Der Indikator Bollinger Bands (BB) wurde Anfang der 1980er Jahre von John Bollinger, einem Händler und Finanzanalysten, erfunden. Bei diesem Indikator handelt es sich im Wesentlichen um einen Oszillator, der die Marktvolatilität anzeigt und anzeigt, ob sich der Markt in einem überkauften oder überverkauften Zustand befindet. Dieses Tool wird häufig in der technischen Analyse verwendet.

Die Hauptbedeutung dieses Indikators besteht darin, die Streuung der Preise um einen Durchschnittswert deutlich darzustellen.
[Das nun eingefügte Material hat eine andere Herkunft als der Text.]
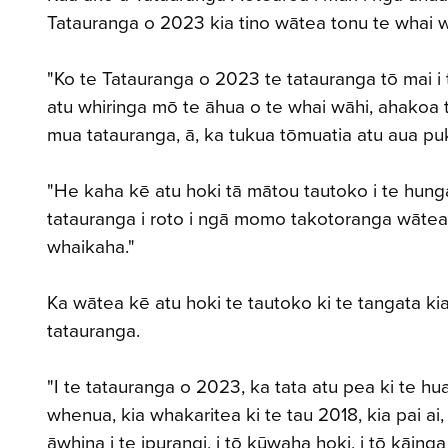
Tatauranga o 2023 kia tino wātea tonu te whai 
"Ko te Tatauranga o 2023 te tatauranga tō mai i 
atu whiringa mō te āhua o te whai wāhi, ahakoa 
mua tatauranga, ā, ka tukua tōmuatia atu aua puk
"He kaha kē atu hoki tā mātou tautoko i te hunga e
tatauranga i roto i ngā momo takotoranga wātea, 
whaikaha."
Ka wātea kē atu hoki te tautoko ki te tangata ki
tatauranga.
"I te tatauranga o 2023, ka tata atu pea ki te h
whenua, kia whakaritea ki te tau 2018, kia pai ai,
āwhina i te ipurangi, i tō kūwaha hoki, i tō kāing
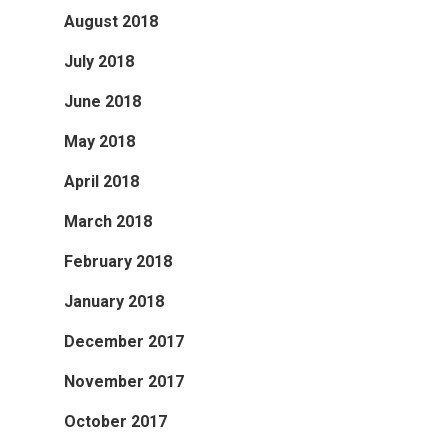
August 2018
July 2018
June 2018
May 2018
April 2018
March 2018
February 2018
January 2018
December 2017
November 2017
October 2017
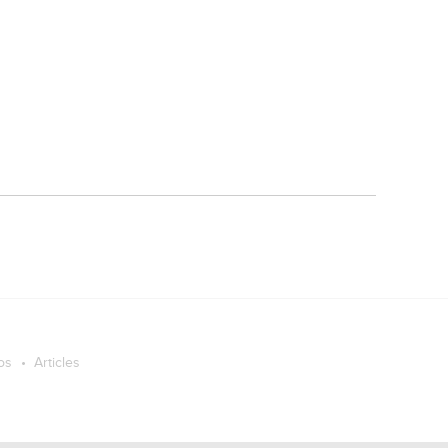
os
Articles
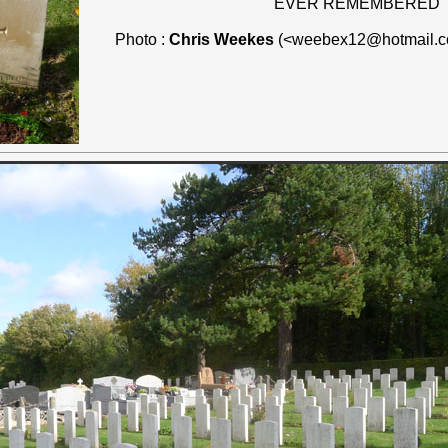
"EVER REMEMBERED"
Photo :
Chris Weekes
(<weebex12@hotmail.c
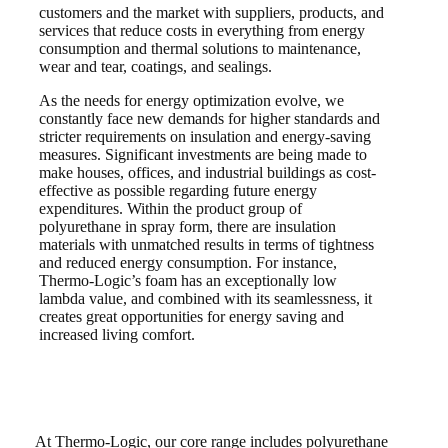
customers and the market with suppliers, products, and
services that reduce costs in everything from energy
consumption and thermal solutions to maintenance,
wear and tear, coatings, and sealings.
As the needs for energy optimization evolve, we
constantly face new demands for higher standards and
stricter requirements on insulation and energy-saving
measures. Significant investments are being made to
make houses, offices, and industrial buildings as cost-
effective as possible regarding future energy
expenditures. Within the product group of
polyurethane in spray form, there are insulation
materials with unmatched results in terms of tightness
and reduced energy consumption. For instance,
Thermo-Logic’s foam has an exceptionally low
lambda value, and combined with its seamlessness, it
creates great opportunities for energy saving and
increased living comfort.
At Thermo-Logic, our core range includes polyurethane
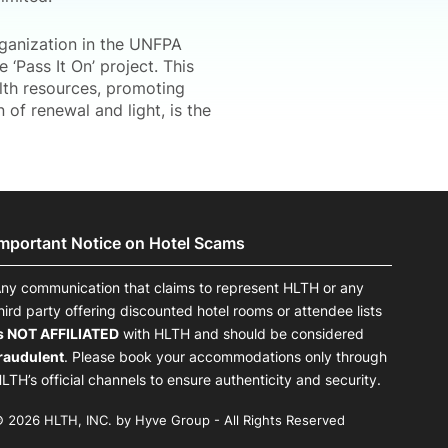
rganization in the UNFPA
 ‘Pass It On’ project. This
alth resources, promoting
of renewal and light, is the
Important Notice on Hotel Scams
ny communication that claims to represent HLTH or any
hird party offering discounted hotel rooms or attendee lists
s NOT AFFILIATED
with HLTH and should be considered
raudulent
. Please book your accommodations only through
LTH’s official channels to ensure authenticity and security.
 2026 HLTH, INC. by Hyve Group - All Rights Reserved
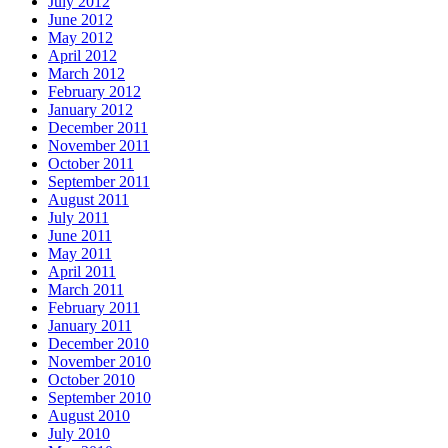
July 2012
June 2012
May 2012
April 2012
March 2012
February 2012
January 2012
December 2011
November 2011
October 2011
September 2011
August 2011
July 2011
June 2011
May 2011
April 2011
March 2011
February 2011
January 2011
December 2010
November 2010
October 2010
September 2010
August 2010
July 2010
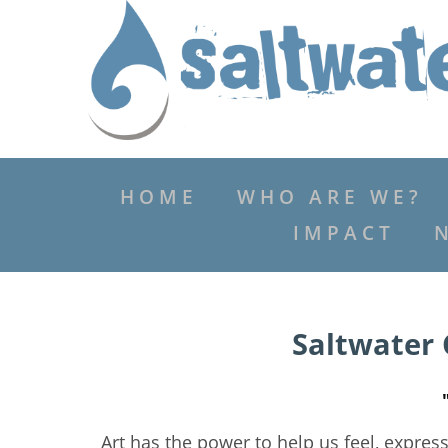
HOME
WHO ARE WE?
IMPACT
Saltwater 
Art has the power to help us feel, expres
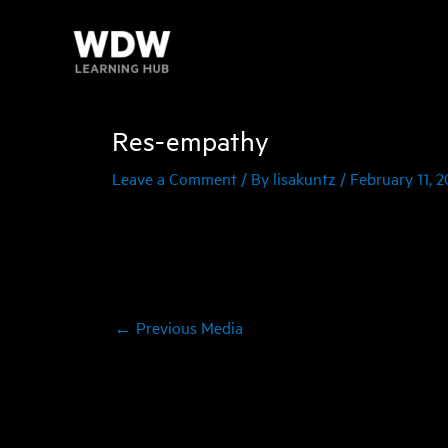
Skip
to
content
Res-empathy
Leave a Comment
/ By
lisakuntz
/
February 11, 2
←
Previous Media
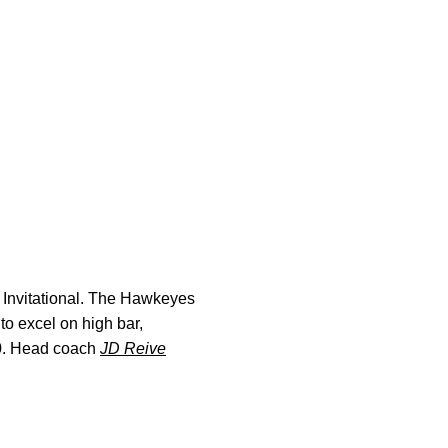
y Invitational. The Hawkeyes
to excel on high bar,
0. Head coach
JD Reive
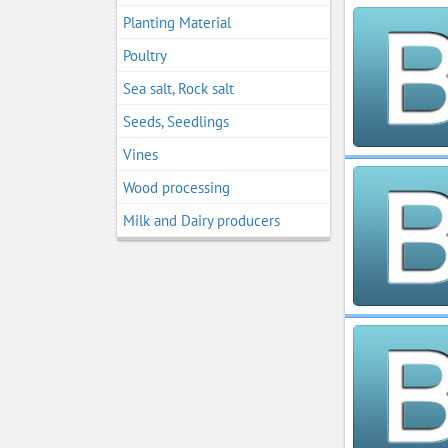
Planting Material
Poultry
Sea salt, Rock salt
Seeds, Seedlings
Vines
Wood processing
Мilk and Dairy producers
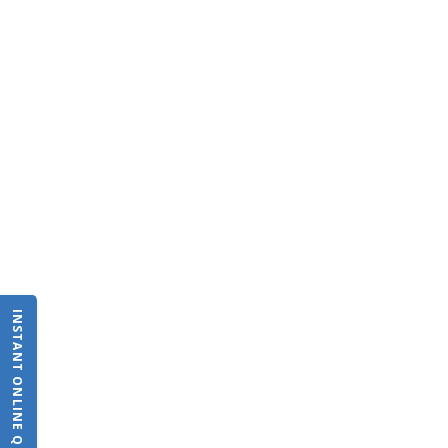
INSTANT ONLINE QUOTE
Konkret umfasst es ein oberes Band, ein unteres Band und einen mittleren gleitenden Durchschnitt (als mittleres Band bezeichnet). Die beiden äußeren Bänder sind eine Reaktion auf die Preisschwankungen des Marktes. Sie erweitern sich, wenn der Preis stark schwankt (vom mittleren Band abweichend), und verengen sich, wenn der Markt weniger volatil ist (konvergiert zum mittleren Band).

Die Standardformel der Bollinger-Bänder legt das mittlere Band als gleitenden 20-Tage-Durchschnitt (SMA) fest, die oberen und unteren Bänder werden auf Grundlage der relativen Volatilität zum SMA (als Standardabweichung betrachtet) berechnet. Der Bollinger-Bänder-Indikator ist normalerweise wie folgt eingestellt:

  • Mittleres Band: gleitender 20-Tage-Durchschnitt (SMA)

  • Oberes Band: 20-Tage-SMA + (20-Tage-Standardabweichung x2)

  • Unteres Band: 20-Tage-SMA – (20-Tage-Standardabweichung x2)

Die Struktur des BB-Indikators basiert auf der Historie über einen Zeitraum von 20 Tagen und platziert die oberen und unteren Bänder in einem Abstand von 2 Standardabweichungen vom mittleren Band. Dadurch wird sichergestellt, dass mindestens 85 % der Preisdaten innerhalb dieser beiden Bänder schwanken. Die Einstellungen können jedoch an die Anforderungen verschiedener Handelsstrategien angepasst werden.